As individual as the Type 97 looks on the outside, it all pales into insignificance when you take a peep under the hood. An entirely unique gearbox shell holds the steel gears which run on 7mm bearings ABOVE the piston and cylinder assembly. Also incorporated into the shell is the motor which sits above the cylinder pointing backwards along the length of the gun, it’s all very unusual and to be frank it would be hugely off-putting if the quality of the factory fitted components wasn’t so high. When disassembling AEGs you learn to get a feel for the quality of the factory build and nothing within this AEG made us think anything but stringent attention to detail has gone into this product. The reason for such a proprietary gearbox is to maintain the external realism to the furthest extent possible and it’s been designed cleverly and implemented well here.
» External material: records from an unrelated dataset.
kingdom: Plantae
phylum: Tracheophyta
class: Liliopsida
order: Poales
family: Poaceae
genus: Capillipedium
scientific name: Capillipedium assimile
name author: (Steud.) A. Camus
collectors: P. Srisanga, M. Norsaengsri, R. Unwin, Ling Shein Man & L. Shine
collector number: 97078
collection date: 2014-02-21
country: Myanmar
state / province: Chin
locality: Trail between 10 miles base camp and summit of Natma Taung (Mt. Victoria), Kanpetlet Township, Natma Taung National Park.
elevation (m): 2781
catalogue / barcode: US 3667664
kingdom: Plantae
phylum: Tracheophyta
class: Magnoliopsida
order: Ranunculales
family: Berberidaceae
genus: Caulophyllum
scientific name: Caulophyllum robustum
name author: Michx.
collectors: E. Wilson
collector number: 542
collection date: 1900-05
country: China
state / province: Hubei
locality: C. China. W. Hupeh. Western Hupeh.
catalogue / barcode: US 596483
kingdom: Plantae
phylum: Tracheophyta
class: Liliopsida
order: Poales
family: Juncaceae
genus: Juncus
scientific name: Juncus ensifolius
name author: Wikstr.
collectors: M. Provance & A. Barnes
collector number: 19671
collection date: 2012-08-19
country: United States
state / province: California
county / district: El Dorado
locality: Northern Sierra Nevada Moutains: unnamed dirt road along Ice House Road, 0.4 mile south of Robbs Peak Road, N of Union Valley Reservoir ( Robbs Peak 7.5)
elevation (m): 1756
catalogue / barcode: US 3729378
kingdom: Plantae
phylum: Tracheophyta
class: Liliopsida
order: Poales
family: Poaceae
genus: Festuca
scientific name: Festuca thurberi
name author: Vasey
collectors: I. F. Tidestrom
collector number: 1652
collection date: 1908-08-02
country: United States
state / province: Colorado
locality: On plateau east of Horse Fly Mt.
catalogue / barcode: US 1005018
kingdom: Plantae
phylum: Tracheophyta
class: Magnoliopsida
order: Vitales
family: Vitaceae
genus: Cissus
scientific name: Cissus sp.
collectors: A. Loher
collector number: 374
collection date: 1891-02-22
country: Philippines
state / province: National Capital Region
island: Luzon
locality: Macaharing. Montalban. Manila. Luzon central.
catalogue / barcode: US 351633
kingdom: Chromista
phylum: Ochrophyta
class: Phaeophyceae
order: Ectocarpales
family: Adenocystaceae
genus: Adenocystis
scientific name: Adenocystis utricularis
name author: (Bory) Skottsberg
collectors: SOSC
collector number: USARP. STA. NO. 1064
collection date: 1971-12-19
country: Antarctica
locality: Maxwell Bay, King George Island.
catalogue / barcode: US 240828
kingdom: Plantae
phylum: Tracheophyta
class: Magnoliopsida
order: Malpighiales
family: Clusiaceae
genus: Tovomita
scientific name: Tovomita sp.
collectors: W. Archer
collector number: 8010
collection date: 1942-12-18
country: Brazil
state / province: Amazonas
Another major part of the internal portion of the gun is the hop unit, another unique design that is screwed firmly to the chassis of the gun, something that encourages consistency when firing by stabilising the inner barrel and keeping the seal between the air nozzle and hop unit tight from shot to shot. It’s adjusted using a wheel accessed through the ejection port of the gun and has a solid, slack-free feel, with a huge range of adjustment to allow you to squeeze maximum range out of your chosen ammo. It is possible to choke up the barrel with the hop on full, so take care when adjusting to avoid damage to the hop rubbers or gearbox.
Satisfied with our analysis of the gun as a whole, it was time to put it to the test on the chrono to find out how all these parts worked together. Given this gun’s origins, it’s no surprise that the velocity it was spitting out BBs was a little lacklustre compared to some. Over ten shots it ranged between 296 and 307fps on a .2 BB but thanks to the quick change spring design, high quality internals and readily accessible gearbox it’s quite literally a 5 minute job to throw a stronger spring into the gun. The included magazine also fed flawlessly at 682 rounds per minute when using a 7.4v Lipo and Excel .2g BBs, although we did encounter a couple of jams with G&G branded BBs.
Whilst the Real Sword Type 97 isn’t exactly a “go to” choice in terms of what it replicates it’s a very, very high quality AEG. It’s not going to appeal to many airsofters, perhaps taking influence from what can be seen in the media, the news and in movies, and since it’s not technically a military gun (remember, that’s the Type 95) it might not suit the die-hard re-enactor type.
Aside from it being a replica of a somewhat obscure gun, which when we gather some perspective on the matter, is the only real downside, the Real Sword Type 97 is a beautifully made piece of kit. Real Sword haven’t got sidetracked by adding bells and whistles, they simply made one of the best AEGs I’ve handled, in terms of build quality, design and faithfulness as a replica, it’s copied 1:1, warts and all.
FPS average: 301.2fps on .2g BB – Moderate but sensible!
ROF average: 682rpm or 11.3rps on 7.4v – Going Steady!
Overall Length: 760mm – Positively stumpy!
Weight: 3.5kg – A solid heft!
Extras: 1x mid-cap magazine, multi-piece cleaning rod, dummy oil can – Just the basics.
Price: Around £410 from Landwarrior Airsoft
At a Glance…
External Parts = 5
Internal Parts = 5
Performance = 3
Field Testing = 3
Good Stuff – Beautifully made, accurate replica, easy to work on gearbox, very unique.
Not-so-good Stuff – Awkward ergonomics, restricted battery space, may be hard to find spares.